«Il ne sait pas ce qu'il dit, pensa-t-elle. Il n'attache pas à ces mots le sens qui me fait tant de mal. Ce n'est pas possible. Il souffre lui-même et tranche ainsi violemment pour achever l'exécution plus vite.»

Elle l'excusait intérieurement. Ce fut sa tactique involontaire longtemps encore. S'il avait fallu le mépriser, à quel degré de souffrance n'aurait-elle pas été soumise!

—Laisse la femme de côté, reprit-elle. C'est de l'enfant que je parlais.

—L'enfant!... Mais que nous soyons mariés ou non, nous ne l'en aimerons pas moins.

—Il n'aura ni père ni mère.

—Ah çà!.. où prends-tu cette monstruosité? Imagines-tu qu'il faille abandonner son enfant parce qu'on ne se marie pas? Il aura un père qui l'aimera beaucoup et la plus gentille petite maman du monde.

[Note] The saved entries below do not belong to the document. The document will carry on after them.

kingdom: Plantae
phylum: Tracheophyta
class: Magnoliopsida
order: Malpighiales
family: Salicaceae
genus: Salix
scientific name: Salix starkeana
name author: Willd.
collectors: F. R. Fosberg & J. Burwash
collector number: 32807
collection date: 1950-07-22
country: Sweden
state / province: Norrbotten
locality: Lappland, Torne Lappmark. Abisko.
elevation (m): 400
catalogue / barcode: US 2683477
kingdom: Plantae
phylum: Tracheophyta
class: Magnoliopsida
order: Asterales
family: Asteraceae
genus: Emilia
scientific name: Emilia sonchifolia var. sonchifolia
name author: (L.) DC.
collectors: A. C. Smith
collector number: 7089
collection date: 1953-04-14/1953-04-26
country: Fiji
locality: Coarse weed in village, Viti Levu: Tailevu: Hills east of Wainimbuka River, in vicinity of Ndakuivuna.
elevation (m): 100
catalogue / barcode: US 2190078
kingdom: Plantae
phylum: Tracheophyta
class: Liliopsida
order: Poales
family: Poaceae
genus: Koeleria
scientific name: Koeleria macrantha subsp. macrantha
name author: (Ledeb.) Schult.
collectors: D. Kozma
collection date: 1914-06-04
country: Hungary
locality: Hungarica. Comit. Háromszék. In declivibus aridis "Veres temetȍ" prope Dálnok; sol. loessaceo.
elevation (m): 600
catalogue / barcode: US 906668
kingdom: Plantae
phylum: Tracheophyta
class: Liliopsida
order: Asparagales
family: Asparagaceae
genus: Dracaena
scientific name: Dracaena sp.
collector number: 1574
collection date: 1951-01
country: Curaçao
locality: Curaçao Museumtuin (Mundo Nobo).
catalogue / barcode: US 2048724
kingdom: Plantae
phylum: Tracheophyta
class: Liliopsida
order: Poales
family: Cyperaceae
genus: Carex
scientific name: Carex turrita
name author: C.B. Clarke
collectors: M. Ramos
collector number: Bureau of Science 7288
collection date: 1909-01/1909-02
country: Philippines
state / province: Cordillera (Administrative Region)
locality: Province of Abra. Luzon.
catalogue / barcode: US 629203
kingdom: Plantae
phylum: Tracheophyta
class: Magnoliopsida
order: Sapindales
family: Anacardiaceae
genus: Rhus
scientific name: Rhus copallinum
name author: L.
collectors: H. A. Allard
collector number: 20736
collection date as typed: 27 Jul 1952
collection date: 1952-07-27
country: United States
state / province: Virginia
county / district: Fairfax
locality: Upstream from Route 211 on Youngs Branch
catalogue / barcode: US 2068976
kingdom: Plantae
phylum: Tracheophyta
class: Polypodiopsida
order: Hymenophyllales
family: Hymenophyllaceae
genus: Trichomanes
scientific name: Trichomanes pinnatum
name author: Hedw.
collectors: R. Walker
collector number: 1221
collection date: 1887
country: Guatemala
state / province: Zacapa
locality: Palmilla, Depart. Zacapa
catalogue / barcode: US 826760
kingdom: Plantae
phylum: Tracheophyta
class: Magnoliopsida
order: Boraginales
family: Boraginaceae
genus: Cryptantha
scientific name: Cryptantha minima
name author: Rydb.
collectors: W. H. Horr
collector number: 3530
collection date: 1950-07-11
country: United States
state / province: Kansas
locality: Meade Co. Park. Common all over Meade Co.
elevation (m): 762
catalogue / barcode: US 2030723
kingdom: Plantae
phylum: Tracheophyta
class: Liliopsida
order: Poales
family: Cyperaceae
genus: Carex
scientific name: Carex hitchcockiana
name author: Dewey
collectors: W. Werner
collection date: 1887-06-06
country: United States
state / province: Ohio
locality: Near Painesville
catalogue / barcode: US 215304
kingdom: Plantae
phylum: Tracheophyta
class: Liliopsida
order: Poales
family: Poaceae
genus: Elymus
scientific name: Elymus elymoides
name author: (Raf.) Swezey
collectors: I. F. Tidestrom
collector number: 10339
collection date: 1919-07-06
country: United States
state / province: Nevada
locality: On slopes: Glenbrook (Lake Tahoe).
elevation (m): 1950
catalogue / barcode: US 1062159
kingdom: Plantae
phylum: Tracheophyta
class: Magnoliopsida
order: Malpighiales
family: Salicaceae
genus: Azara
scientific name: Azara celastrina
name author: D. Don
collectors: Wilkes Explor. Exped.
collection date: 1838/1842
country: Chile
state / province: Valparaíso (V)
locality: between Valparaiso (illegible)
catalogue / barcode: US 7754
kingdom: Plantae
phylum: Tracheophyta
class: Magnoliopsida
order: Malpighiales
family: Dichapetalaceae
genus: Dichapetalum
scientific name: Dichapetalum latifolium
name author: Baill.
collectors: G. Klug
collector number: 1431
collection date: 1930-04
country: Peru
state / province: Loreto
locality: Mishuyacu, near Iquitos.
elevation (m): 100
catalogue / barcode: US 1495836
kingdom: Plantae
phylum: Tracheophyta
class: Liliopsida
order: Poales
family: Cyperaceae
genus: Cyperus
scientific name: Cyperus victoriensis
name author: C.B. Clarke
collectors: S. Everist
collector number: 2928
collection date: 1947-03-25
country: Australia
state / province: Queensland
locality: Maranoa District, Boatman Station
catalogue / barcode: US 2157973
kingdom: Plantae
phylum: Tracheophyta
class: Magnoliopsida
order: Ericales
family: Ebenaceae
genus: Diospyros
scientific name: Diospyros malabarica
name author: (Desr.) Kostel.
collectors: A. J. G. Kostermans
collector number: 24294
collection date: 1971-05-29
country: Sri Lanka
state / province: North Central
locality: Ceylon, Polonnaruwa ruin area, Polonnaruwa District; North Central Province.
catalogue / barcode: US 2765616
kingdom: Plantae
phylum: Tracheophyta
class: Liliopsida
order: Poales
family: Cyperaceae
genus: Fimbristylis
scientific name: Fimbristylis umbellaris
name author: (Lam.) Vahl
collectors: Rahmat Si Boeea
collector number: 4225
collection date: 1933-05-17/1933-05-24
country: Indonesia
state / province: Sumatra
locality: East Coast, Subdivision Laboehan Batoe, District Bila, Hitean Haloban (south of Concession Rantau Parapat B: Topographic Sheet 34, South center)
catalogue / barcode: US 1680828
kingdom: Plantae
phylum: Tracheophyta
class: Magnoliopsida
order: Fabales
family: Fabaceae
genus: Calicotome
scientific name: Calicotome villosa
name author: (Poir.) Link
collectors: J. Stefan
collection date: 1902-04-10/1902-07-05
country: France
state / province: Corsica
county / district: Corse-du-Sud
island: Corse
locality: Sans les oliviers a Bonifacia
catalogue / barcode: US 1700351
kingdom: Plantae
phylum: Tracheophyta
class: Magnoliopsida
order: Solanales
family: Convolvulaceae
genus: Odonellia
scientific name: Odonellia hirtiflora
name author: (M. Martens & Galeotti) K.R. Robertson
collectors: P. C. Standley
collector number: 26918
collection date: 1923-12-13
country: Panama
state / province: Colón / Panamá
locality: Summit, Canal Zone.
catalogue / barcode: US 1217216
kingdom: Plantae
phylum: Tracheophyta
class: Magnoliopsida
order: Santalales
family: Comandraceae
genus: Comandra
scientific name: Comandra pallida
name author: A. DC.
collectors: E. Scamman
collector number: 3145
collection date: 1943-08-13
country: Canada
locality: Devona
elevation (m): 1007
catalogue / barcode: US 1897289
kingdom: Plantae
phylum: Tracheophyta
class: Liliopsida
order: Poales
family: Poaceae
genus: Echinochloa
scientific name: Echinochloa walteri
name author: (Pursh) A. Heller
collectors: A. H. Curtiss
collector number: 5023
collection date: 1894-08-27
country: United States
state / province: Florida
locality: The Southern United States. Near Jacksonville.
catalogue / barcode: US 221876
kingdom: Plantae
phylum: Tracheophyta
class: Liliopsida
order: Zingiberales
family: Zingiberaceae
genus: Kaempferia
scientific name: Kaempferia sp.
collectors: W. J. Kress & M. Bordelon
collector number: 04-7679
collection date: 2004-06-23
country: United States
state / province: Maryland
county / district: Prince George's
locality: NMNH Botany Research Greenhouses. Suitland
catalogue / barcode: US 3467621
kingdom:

—Encore une question, Lionel. As-tu dit à tes parents que tu as donné ta parole?

—Ma parole à qui? de quoi?

—Ta parole à moi... de m'épouser.

—Tu plaisantes, ma chère. Cette parole m'engageait dans la limite du possible seulement. Au lieu de la retourner maintenant contre moi, tu dois la considérer comme une grande preuve d'amour, puisqu'à un moment donné, j'ai été disposé à faire de toi ma femme, malgré toutes les difficultés que je prévoyais. Ces difficultés ont été plus grandes que je ne pouvais m'y attendre. Elles se sont compliquées davantage encore. Il n'y a vraiment pas de ma faute. Ma parole ne t'a rien fait faire de plus ni de moins, puisque tu t'étais déjà donnée à moi. Ne gâte donc pas par des sophismes et des reproches la beauté de ton dévoûment.